Spike tackles some impressive competition this week when the Esquimalt High Atom Smasher pits the robot against the best in the west.
Spike and his team will take centre stage a few times as more than 1,500 students, teachers, mentors, parents and robotics enthusiasts fill Save-On-Foods Memorial Centre for the FRC Pacific Regional competition.
“It’s the first time it’s going to happen in B.C… It’s going to be really exciting,” says Oak Bay resident Zachariah Mears, captain of the Esquimalt Atom Smashers team. “There’s going to be 32 teams each with their own big robot. We’re a rookie team so this is our first time doing it but there’s also going to be some more experienced teams and great people coming.”
The team have had six weeks to design, build, and program their 120 pound robot that competes at the FIRST Robotics Regional Championship this week.
“Our big goal is if we can win, we get to go to Houston (Texas) for the World Championships, but we’re just looking forward to having a lot of fun and seeing what other teams have come up with,” Zachariah says.
The Esquimalt High team came to be after a sponsor came forward, students pulled together to build a team. About half that team showed the robot off for the technology class at Zachariah’s alma mater Monterey Middle School on Friday. The team was allowed only to show off Spike, not work on the robot in advance of the competition. Spike is heavily 3-D printed.
Vaughn Scott of Esquimalt learned Java programming just to be part of the project.
“We had a mentor who actually helped us out wit the coding and what not,” Scott says, during the Monterey demonstration. “Some of it was quite advanced for us.”
It was an interesting learning experience, with a lot of trial and error, he said.

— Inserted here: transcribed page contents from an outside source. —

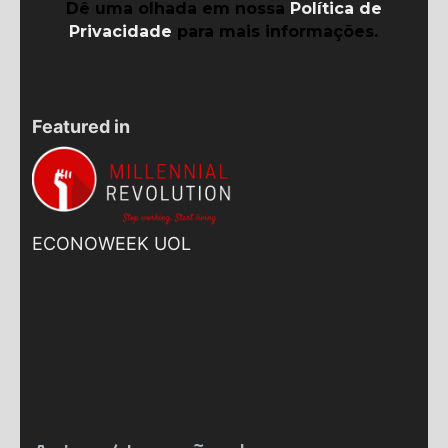
Dê uma olhada em nossa
Política de
Privacidade
para mais informações.
Featured in
ECONOWEEK UOL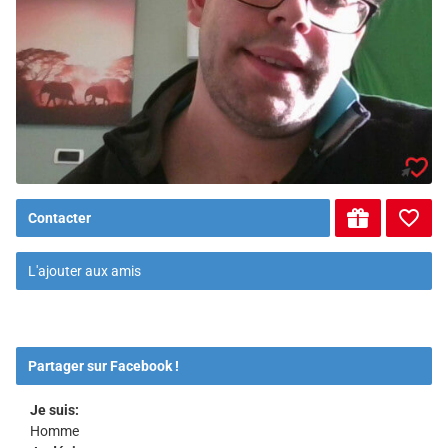
Contacter
L'ajouter aux amis
Partager sur Facebook !
Je suis:
Homme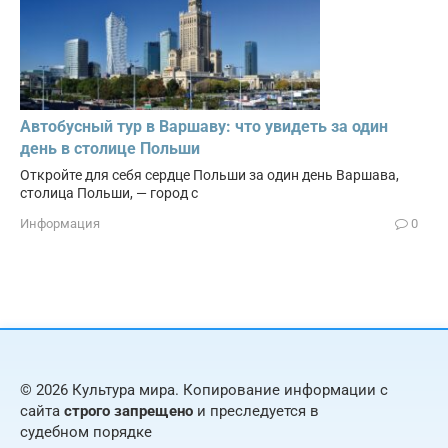
Автобусный тур в Варшаву: что увидеть за один
день в столице Польши
Откройте для себя сердце Польши за один день Варшава,
столица Польши, — город с
Информация
0
© 2026 Культура мира. Копирование информации с
сайта
строго запрещено
и преследуется в
судебном порядке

“It’s been a great learning experience for me, I’ve always been interested in programming but never actually got to program something physical,” Vaughn said. “It’s my first time actually seeing my programming do something and I love it. It’s one of those things where I write it all on the screen and t best it and watching it move is such a great experience. I know I did that, I wrote the code for that and the reason it’s moving is me.”
Though he’s quick to point out, there’s nothing to move without those who built Spike. It’s a total team effort with students from Grade 9 through 12 working together to tackle problems.
“You make a lot of friends through it,” he said. “It’s a beautiful learning experience and a lot of fun.”
In a match, two alliances, teams of three robots face off for two minutes and 30 seconds with the first 15 seconds autonomous before a driver takes over to control each robot. The teams tackle a number of different challenges to earn points.
The FIRST Robotics Competition starts Thursday, March 15 at 10 a.m. and qualification matches to 5 p.m. Friday, March 16 opening ceremonies are at 8:30 a.m. with matches from 9 a.m. to 1 p.m. and 2 to 8 p.m. at Save-On-Foods Memorial Centre, 1925 Blanshard St. Teams from Belmont and Spectrum secondary schools will also compete against students from all over B.C. and Alberta, with international teams coming from as far as Mexico.